I would suggest that there are currently 3 well defined freeways (i.e. fundamental signalling pathways) identified that are critical to the development of GBM. Activation of the phosphatidylinositol-3 kinase (PI3-K) pathway appears to be one of the most important signalling pathways in the development of GBM, therefore this freeway is a key one to target. Recent evidence suggests that activation of STAT3 pathway also appears to have a fundamental role in GBM progression and can be considered another freeway. Finally, inactivation of the p53 pathway represents another freeway important in GBM but is not been considered in this current proposal. All 3 freeways can be activated by a variety of mechanisms. A number of other freeways will probably become apparent in GBM over the next few years, but their number should be restricted.

This analogy of freeways and roads leads to a number of important questions. How do you efficiently block a freeway in a GBM cell? How many freeways do you have to block to prevent the growth/survival of GBM tumors? Do you have to concurrently block some of the major roads to efficiently inhibit tumor growth and survival? The overall aim of this grant is to address these key issues with respect to GBM.

Freeways could be blocked by targeting their entrances (i.e. receptors on the cell surface) or blocking key signalling molecules further along the freeway. The strategy my laboratory has chosen is to block freeways at their entrance by targeting receptors with antibodies. We have chosen the antibody approach for the reasons discussed above; exquisitely specific and low toxicity. For example, we have developed an antibody that blocks the function of a receptor known as the epidermal growth factor receptor (EGFR). Activation of this receptor in GBM leads to the subsequent activation of the PI3-K freeway. We believe that targeting signalling pathways at their beginning is the most efficient method of closing them down. Shutting down of freeways half way along allows some of the traffic to escape into major roads and is therefore a less efficient approach. The difficulty with our approach is that there are multiple entrances to each freeway. Therefore, you need to develop multiple blocking antibodies to the different receptors (i.e. entrances) involved in activating a particular freeway.

We already have two blocking antibodies to one receptor (i.e. EGFR) that should help close down the PI3-K freeway.
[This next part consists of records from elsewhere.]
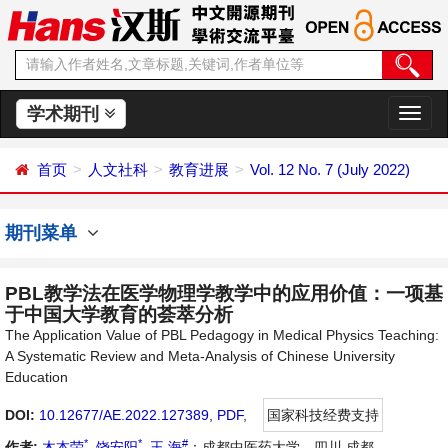
学术期刊
切
换
导
首页
人文社科
教育进展
Vol. 12 No. 7 (July 2022)
航
期刊菜单
PBL教学法在医学物理学教学中的应用价值：一项基
于中国大学教育的荟萃分析
The Application Value of PBL Pedagogy in Medical Physics Teaching:
A Systematic Review and Meta-Analysis of Chinese University
Education
DOI:
10.12677/AE.2022.127389
,
PDF
,
国家科技经费支持
*
*
#
作者:
木本荣
,
饶安阳
,
王 海
：成都中医药大学，四川 成都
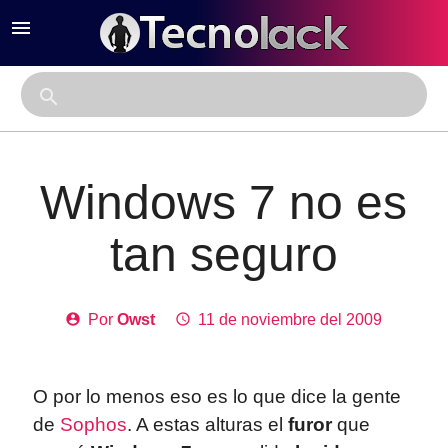
menu
close
search
Windows 7 no es
tan seguro
account_circle
Por
Owst
access_time
11 de noviembre del 2009
O por lo menos eso es lo que dice la gente
de
Sophos
. A estas alturas el
furor
que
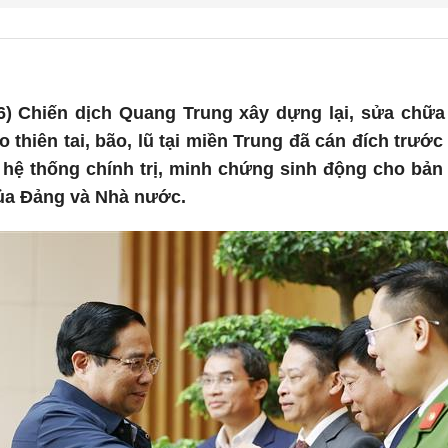
26) Chiến dịch Quang Trung xây dựng lại, sửa chữ
do thiên tai, bão, lũ tại miền Trung đã cán đích trư
ả hệ thống chính trị, minh chứng sinh động cho bả
của Đảng và Nhà nước.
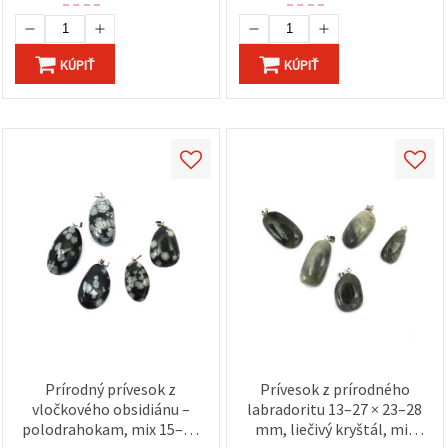
KÚPIŤ
KÚPIŤ
Prírodný prívesok z
Prívesok z prírodného
vločkového obsidiánu –
labradoritu 13–27 × 23–28
polodrahokam, mix 15–25
mm, liečivý kryštál, mix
We also have access to an antibody that blocks a molecule known as c-met; another receptor that activates the PI3-K freeway. We plan to determine if the strategy of targeting both these receptors is sufficient to inhibit the PI3-K freeway and if the inhibition of this one freeway is adequate to robustly prevent the growth of multiple GBM models. We are currently developing antibodies capable of blocking molecules that responsible for activating the STAT3 freeway. We will then combine antibodies to both these freeways to determine what effect blocking two signalling freeways has on GBM growth and survival.

Recent work suggests that a molecule known as src forms a major road in GBM signalling. Because src is inside the cell it cannot be targeted with antibodies. However, there is a TKI (Dasatinib) that inhibits the function of src, currently being tested in a variety of cancer patients. We will use Dasatinib to determine if blocking a major road in combination with freeways leads to enhanced anti-tumor response.
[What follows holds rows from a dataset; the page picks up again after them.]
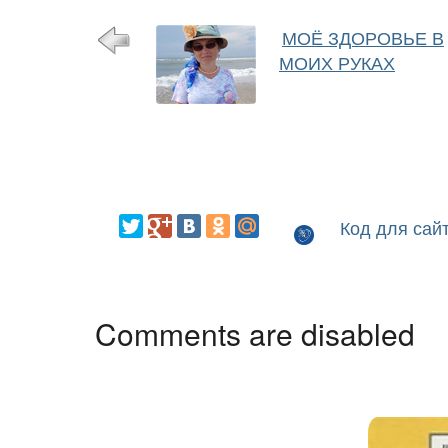
МОЁ ЗДОРОВЬЕ В
МОИХ РУКАХ
Код для сай
Comments are disabled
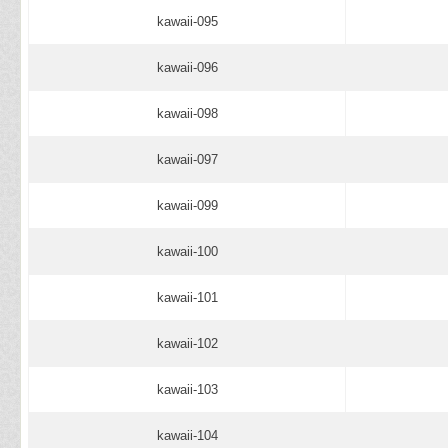
kawaii-095
kawaii-096
kawaii-098
kawaii-097
kawaii-099
kawaii-100
kawaii-101
kawaii-102
kawaii-103
kawaii-104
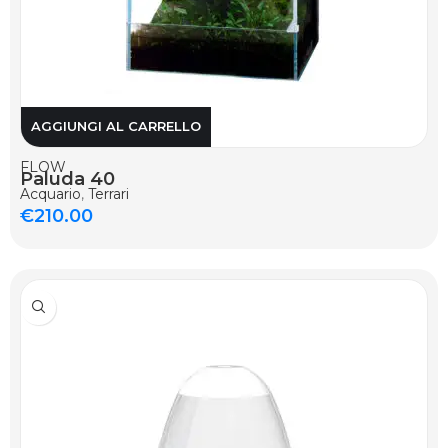
AGGIUNGI AL CARRELLO
FLOW
Paluda 40
Acquario
,
Terrari
€
210.00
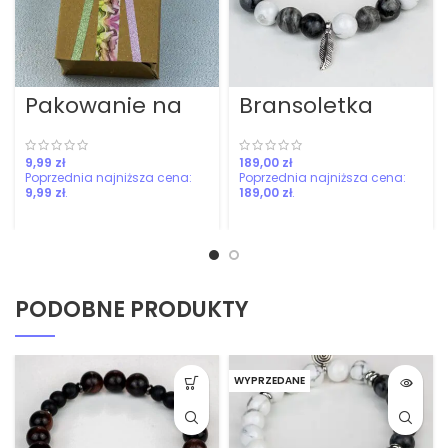
Pakowanie na
Bransoletka
prezent!
mocy z
howlitem,
jaspisem i
zł
zł
larvikitem
9,99
zł
189,00
zł
PODOBNE PRODUKTY
WYPRZEDANE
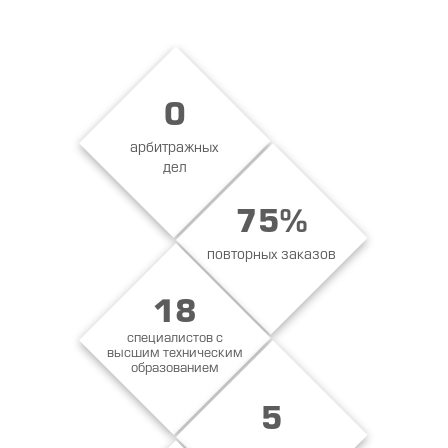
0
арбитражных
дел
75%
повторных заказов
18
специалистов с
высшим техническим
образованием
5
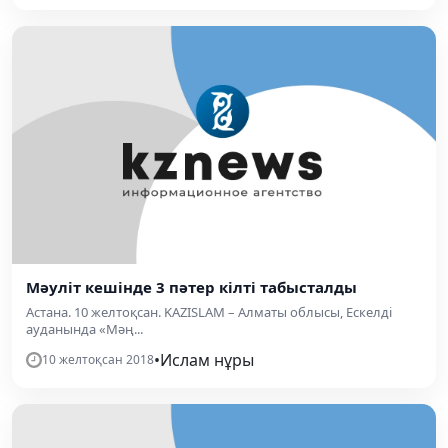
Мәуліт кешінде 3 пәтер кілті табысталды
Астана. 10 желтоқсан. KAZISLAM – Алматы облысы, Ескелді
ауданында «Мәң...
•
Ислам нұры
10 желтоқсан 2018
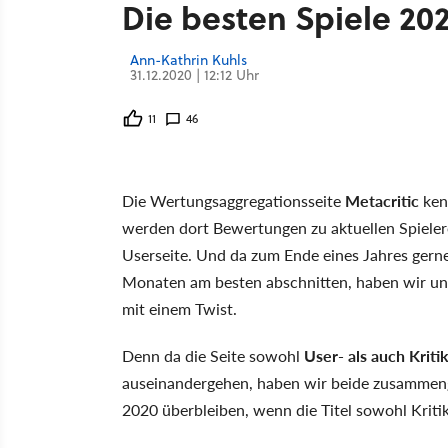
Die besten Spiele 202
Ann-Kathrin Kuhls
31.12.2020 | 12:12 Uhr
11
46
Die Wertungsaggregationsseite
Metacritic
ken
werden dort Bewertungen zu aktuellen Spieler
Userseite. Und da zum Ende eines Jahres gerne
Monaten am besten abschnitten, haben wir uns
mit einem Twist.
Denn da die Seite sowohl
User- als auch Krit
auseinandergehen, haben wir beide zusammen
2020 überbleiben, wenn die Titel sowohl Kriti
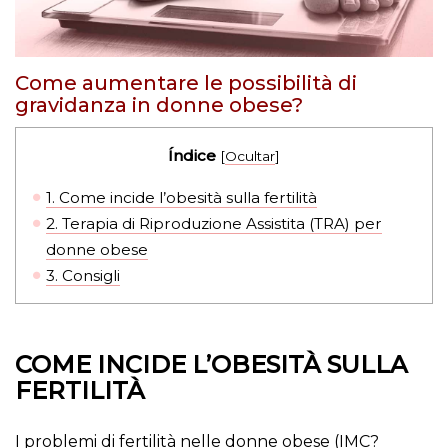
Come aumentare le possibilità di
gravidanza in donne obese?
Índice
[
Ocultar
]
1.
Come incide l’obesità sulla fertilità
2.
Terapia di Riproduzione Assistita (TRA) per
donne obese
3.
Consigli
COME INCIDE L’OBESITÀ SULLA
FERTILITÀ
I problemi di fertilità nelle donne obese (IMC?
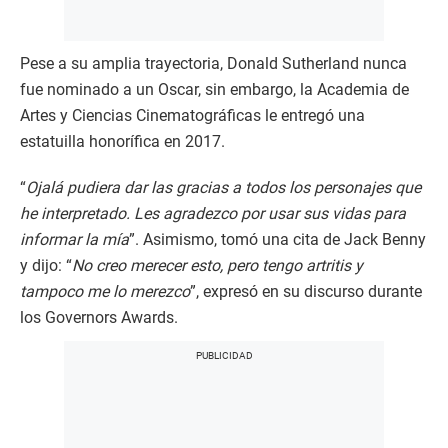
Pese a su amplia trayectoria, Donald Sutherland nunca
fue nominado a un Oscar, sin embargo, la Academia de
Artes y Ciencias Cinematográficas le entregó una
estatuilla honorífica en 2017.
“
Ojalá pudiera dar las gracias a todos los personajes que
he interpretado. Les agradezco por usar sus vidas para
informar la mía
”. Asimismo, tomó una cita de Jack Benny
y dijo: “
No creo merecer esto, pero tengo artritis y
tampoco me lo merezco
”, expresó en su discurso durante
los Governors Awards.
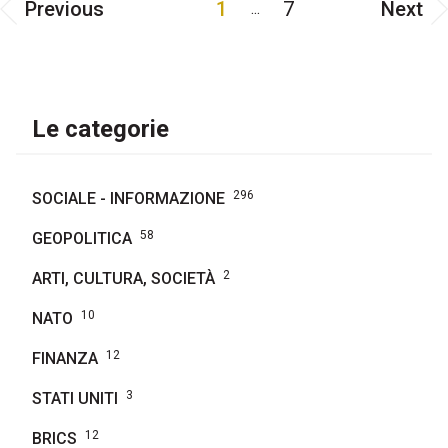
Previous
1
7
Next
...
Le categorie
296
SOCIALE - INFORMAZIONE
58
GEOPOLITICA
2
ARTI, CULTURA, SOCIETÀ
10
NATO
12
FINANZA
3
STATI UNITI
12
BRICS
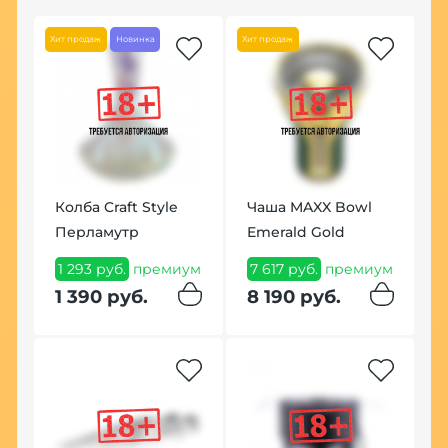
Хит продаж
Новинка
Хит продаж
Колба Craft Style
Чаша MAXX Bowl
К
Перламутр
Emerald Gold
S
S
1 293 руб.
премиум
7 617 руб.
премиум
1
1 390 руб.
8 190 руб.
п
1
По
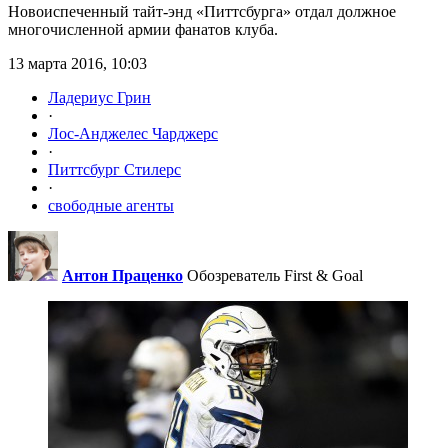
Новоиспеченный тайт-энд «Питтсбурга» отдал должное
многочисленной армии фанатов клуба.
13 марта 2016, 10:03
Ладериус Грин
·
Лос-Анджелес Чарджерс
·
Питтсбург Стилерс
·
свободные агенты
Антон Праценко
Обозреватель First & Goal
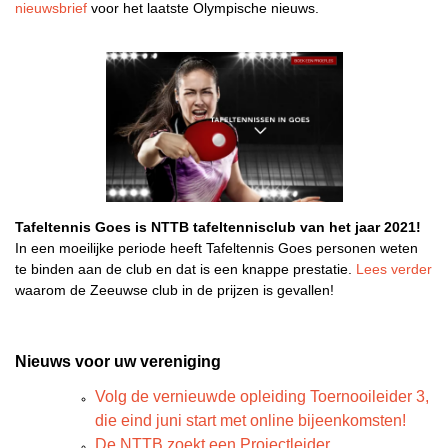
nieuwsbrief
voor het laatste Olympische nieuws.
Tafeltennis Goes is NTTB tafeltennisclub van het jaar 2021!
In een moeilijke periode heeft Tafeltennis Goes personen weten
te binden aan de club en dat is een knappe prestatie.
Lees verder
waarom de Zeeuwse club in de prijzen is gevallen!
Nieuws voor uw vereniging
Volg de vernieuwde opleiding Toernooileider 3,
die eind juni start met online bijeenkomsten!
De NTTB zoekt een Projectleider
Targeted therapies are an important new class of evolving agents for the treatment of cancer including GBM. It is clear that a single target therapy will not be sufficient to cure GBM. The studies in this proposal are designed to understand how many targeted therapies are required to efficiently inhibit tumor growth, and more importantly, what type of combinations work the most efficiently. Long term it is hoped that these studies will lead to more effective treatment, and even cure, of GBM; an aggressive, almost universally fatal, form of cancer.